DBT forces you to use SQL, even when Python or R transformations are clearer.

DBT makes a lot of sense for 80% of data pipelines, but there are steps that it just isn’t worth forcing into SQL (even when that is possible!). If the code is simpler and easier to understand in a more extensible programming language (e.g., R or Python), then the code should stay there. While DBT forces good practices for keeping pipelines in SQL most of the time, this can be an anti-pattern when we add complexity just to stay in SQL-land.

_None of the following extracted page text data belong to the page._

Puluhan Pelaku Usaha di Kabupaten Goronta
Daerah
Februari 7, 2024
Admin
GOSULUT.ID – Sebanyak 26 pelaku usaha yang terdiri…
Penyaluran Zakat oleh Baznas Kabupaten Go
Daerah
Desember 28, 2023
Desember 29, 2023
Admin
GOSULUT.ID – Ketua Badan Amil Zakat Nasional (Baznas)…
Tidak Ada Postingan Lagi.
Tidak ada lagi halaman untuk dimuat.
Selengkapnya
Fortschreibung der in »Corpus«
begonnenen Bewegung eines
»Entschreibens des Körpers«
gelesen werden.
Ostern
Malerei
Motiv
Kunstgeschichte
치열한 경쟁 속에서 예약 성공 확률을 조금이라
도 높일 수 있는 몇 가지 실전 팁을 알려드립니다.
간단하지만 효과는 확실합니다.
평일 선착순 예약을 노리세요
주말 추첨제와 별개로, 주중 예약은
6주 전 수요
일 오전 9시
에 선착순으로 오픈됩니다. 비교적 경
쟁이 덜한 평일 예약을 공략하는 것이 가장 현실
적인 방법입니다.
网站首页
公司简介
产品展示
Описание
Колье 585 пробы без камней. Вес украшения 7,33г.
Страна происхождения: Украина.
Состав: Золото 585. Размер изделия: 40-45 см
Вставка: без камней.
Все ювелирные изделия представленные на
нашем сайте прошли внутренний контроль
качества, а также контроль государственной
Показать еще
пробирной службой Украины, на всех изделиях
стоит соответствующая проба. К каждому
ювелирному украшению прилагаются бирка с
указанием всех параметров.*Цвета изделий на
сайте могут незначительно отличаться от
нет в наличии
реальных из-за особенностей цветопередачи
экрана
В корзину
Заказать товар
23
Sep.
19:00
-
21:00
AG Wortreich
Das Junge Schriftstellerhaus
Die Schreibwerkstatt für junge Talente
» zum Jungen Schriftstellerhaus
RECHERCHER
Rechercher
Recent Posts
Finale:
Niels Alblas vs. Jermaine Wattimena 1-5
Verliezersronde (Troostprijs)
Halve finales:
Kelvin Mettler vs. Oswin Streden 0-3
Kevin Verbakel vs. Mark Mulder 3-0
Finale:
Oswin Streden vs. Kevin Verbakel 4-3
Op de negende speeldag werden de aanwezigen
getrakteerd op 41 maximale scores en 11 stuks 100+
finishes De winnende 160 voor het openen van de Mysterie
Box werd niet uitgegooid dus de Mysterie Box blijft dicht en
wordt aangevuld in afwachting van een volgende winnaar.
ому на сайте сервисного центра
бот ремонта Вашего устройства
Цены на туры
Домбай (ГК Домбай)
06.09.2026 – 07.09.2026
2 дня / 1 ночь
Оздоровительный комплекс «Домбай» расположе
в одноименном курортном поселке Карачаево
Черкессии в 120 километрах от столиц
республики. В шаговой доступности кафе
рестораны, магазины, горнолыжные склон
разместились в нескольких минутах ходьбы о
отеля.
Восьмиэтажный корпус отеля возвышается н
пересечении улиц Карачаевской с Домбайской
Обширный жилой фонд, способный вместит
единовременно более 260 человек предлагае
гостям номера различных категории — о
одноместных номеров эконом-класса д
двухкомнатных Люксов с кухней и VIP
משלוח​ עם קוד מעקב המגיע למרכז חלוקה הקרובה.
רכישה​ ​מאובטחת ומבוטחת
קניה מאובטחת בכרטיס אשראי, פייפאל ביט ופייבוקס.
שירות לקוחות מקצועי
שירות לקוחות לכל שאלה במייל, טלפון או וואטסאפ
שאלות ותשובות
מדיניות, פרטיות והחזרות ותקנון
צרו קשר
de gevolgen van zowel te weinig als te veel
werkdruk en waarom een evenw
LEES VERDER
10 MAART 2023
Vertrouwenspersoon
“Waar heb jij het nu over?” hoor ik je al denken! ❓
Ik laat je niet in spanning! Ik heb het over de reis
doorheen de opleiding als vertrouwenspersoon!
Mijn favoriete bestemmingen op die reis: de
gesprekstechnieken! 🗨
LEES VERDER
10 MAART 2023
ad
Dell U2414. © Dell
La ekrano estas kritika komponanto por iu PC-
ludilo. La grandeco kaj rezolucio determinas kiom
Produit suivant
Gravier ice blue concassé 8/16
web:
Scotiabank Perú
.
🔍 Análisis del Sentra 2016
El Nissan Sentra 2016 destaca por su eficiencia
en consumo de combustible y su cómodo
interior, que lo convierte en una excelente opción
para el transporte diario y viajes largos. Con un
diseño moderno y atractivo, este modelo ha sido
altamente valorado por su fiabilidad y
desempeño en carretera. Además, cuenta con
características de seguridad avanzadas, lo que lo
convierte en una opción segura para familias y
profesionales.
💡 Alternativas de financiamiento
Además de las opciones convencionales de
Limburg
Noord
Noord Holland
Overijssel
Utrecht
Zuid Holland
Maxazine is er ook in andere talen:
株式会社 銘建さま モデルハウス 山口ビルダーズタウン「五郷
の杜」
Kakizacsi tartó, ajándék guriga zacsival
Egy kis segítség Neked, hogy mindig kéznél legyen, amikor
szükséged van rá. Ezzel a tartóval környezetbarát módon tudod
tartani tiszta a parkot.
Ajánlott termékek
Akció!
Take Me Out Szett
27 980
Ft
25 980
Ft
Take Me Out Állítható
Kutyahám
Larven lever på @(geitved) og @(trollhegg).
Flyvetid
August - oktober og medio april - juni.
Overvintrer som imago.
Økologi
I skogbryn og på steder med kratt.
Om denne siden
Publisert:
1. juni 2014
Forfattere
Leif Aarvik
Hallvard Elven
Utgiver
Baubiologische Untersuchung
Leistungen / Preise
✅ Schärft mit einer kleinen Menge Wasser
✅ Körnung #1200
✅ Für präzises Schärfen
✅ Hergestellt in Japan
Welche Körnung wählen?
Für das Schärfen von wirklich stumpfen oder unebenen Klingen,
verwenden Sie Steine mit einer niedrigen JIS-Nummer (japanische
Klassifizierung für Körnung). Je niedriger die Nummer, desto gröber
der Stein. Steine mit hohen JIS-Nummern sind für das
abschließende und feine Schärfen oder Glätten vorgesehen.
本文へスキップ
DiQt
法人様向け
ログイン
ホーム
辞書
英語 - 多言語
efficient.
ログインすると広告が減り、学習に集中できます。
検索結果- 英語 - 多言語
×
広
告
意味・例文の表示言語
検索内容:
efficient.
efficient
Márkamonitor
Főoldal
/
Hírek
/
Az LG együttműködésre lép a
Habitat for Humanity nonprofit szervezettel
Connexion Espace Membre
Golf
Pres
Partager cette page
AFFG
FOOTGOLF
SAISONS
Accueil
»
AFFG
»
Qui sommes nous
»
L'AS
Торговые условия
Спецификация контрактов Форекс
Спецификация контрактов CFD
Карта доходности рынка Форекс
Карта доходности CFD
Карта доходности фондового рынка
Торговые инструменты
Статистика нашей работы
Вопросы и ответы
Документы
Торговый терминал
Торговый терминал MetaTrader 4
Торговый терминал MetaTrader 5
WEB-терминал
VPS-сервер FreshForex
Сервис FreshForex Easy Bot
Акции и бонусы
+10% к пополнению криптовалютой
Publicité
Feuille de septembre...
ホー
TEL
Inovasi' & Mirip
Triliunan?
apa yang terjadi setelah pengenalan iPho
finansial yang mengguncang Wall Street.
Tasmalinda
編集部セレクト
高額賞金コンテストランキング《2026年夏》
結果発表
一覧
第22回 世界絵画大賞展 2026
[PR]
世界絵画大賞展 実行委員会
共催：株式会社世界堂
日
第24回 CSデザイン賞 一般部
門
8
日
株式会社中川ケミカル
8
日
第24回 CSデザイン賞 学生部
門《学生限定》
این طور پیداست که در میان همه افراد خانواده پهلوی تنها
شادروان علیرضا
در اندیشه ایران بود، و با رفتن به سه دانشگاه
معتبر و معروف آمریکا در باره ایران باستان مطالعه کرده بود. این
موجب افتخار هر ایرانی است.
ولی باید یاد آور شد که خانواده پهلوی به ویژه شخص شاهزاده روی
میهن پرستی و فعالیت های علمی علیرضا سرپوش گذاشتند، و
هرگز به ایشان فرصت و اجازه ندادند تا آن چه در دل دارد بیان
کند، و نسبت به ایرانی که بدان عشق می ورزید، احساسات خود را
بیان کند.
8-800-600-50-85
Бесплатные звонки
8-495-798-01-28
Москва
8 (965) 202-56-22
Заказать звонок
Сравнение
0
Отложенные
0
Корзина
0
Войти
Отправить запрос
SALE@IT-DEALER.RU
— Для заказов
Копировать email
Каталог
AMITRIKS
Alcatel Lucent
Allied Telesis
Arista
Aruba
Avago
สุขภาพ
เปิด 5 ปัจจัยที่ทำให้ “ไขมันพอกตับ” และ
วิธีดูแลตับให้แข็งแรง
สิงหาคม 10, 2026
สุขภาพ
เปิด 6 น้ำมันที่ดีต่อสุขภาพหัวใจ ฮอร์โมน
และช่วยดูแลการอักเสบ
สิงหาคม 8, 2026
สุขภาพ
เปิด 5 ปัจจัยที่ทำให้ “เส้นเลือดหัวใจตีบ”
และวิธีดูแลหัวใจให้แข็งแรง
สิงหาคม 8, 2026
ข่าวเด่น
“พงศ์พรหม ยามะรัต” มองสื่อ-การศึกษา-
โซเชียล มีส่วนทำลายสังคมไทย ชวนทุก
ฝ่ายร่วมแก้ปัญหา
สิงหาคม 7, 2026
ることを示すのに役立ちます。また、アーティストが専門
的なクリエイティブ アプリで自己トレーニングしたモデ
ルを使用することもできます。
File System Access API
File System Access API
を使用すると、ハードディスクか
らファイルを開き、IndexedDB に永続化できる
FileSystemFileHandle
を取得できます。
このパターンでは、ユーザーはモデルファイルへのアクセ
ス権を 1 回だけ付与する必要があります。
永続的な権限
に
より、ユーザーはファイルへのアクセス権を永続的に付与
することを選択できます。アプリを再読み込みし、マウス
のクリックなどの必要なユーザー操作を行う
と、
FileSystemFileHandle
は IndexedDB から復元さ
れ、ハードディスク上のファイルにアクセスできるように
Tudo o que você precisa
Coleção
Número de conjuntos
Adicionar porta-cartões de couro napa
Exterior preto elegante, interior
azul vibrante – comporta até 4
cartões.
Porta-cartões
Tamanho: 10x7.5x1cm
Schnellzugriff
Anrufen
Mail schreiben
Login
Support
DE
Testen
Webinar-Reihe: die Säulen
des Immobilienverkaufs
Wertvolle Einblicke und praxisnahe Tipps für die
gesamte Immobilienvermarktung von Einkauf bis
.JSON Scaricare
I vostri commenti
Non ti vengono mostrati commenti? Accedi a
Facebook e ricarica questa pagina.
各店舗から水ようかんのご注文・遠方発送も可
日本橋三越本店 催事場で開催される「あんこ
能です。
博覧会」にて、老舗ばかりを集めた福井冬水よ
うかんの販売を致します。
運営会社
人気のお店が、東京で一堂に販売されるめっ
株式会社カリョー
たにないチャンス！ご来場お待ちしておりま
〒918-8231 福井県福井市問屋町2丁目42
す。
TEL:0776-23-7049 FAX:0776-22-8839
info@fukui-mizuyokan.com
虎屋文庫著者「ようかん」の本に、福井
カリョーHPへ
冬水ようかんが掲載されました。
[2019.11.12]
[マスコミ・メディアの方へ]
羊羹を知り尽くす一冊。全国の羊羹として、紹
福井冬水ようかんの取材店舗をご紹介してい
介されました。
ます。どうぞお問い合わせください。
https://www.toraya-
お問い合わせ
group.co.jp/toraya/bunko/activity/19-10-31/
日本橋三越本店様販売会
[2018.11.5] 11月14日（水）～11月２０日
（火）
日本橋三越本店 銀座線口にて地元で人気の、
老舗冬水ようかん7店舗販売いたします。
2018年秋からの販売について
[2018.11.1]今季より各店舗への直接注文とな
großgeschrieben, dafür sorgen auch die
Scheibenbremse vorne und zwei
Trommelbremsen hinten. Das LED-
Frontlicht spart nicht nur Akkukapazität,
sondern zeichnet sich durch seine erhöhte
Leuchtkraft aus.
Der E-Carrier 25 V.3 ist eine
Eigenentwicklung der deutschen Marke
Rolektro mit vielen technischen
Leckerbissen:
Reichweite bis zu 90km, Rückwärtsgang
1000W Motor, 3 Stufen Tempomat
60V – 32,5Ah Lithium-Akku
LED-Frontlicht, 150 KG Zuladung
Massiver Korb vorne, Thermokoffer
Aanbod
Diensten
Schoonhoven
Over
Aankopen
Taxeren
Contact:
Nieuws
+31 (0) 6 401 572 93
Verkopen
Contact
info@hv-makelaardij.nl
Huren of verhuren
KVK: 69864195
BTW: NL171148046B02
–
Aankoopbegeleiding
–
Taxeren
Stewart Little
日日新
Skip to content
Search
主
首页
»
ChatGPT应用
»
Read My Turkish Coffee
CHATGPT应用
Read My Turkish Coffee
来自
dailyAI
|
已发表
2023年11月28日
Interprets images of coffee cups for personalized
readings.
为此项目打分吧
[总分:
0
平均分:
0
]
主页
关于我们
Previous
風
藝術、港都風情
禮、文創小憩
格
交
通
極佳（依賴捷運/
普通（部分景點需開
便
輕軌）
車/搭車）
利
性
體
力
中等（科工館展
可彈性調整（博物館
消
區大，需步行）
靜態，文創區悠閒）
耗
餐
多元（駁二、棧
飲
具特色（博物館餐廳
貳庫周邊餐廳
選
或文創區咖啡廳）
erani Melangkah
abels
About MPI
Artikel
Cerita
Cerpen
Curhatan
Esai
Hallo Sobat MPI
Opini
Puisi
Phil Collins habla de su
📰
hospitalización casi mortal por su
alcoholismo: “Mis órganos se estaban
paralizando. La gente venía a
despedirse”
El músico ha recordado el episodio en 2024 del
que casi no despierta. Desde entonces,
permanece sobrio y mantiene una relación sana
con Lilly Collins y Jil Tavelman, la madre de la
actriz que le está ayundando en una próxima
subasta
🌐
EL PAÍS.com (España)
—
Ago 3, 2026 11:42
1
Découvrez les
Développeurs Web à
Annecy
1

Many Google searches later, and I found Claire Carroll lays out the scenario very clearly in her post on the DBT forum Representing non-SQL models in a dbt DAG:

Sometimes, there’s a table in your DAG that might be created via a non-SQL process, and it would be useful for your dbt project to “know” about it. For example, let’s say you have a table, customers_predicted_ltvs, with one record per customer_id:

customer_id predicted_ltv
1 120
2 115
... ...

This table of estimates is created by a machine learning model, and uses transformations which can’t be done in SQL — we’re going to call it a non-SQL model. The non-SQL model uses some dbt models as inputs. Further, you want to use the output of this non-SQL model in other dbt models.

She is not the first person to ask the this question, and she proposes a useful answer, to “hack” the model into the pipeline with an ephemeral model:

{{ config(materialized='ephemeral') }}
/*
This table is created by a non-SQL process (you should probably add more info IRL),
which selects from the following dbt models:
{{ ref('customers') }}
{{ ref('orders') }}
*/
select * from my_schema.customers_predicted_ltv

I’ll add that you can make this more generic by dynamically populating the table and schema names:

{{ config(materialized='ephemeral') }}
select * {{ target.schema }}.{{ model.name }}

And this is what we’re left with. You don’t need this hacked-in node if you just run the pipeline up to this point, and then after it (splitting it in two), but this placeholder does allow you build the full DAG picture. Even with this in place, you’ll still need to run your pipeline in two steps anyway. First, everything up to this model, then you external process, then everything after it:

dbt run +customers_predicted_ltv
python my_process.py
Rscript my_process.R
dbt run customers_predicted_ltv+

One tool sounds promising, called fal, ̶b̶u̶t̶ ̶f̶o̶r̶ ̶n̶o̶w̶ ̶t̶h̶i̶s̶ ̶o̶n̶l̶y̶ ̶a̶l̶l̶o̶w̶s̶ ̶y̶o̶u̶ ̶t̶o̶ ̶r̶u̶n̶ ̶s̶c̶r̶i̶p̶t̶s̶ ̶b̶e̶f̶o̶r̶e̶ ̶o̶r̶ ̶a̶f̶t̶e̶r̶ ̶y̶o̶u̶r̶ ̶D̶A̶G̶,̶ ̶n̶o̶t̶ ̶i̶n̶ ̶t̶h̶e̶ ̶m̶i̶d̶d̶l̶e̶ as I published this, the fal team released just such a feature: check it out. I also found a tool called Continual, which looks similar to fal, with somewhat less documentation.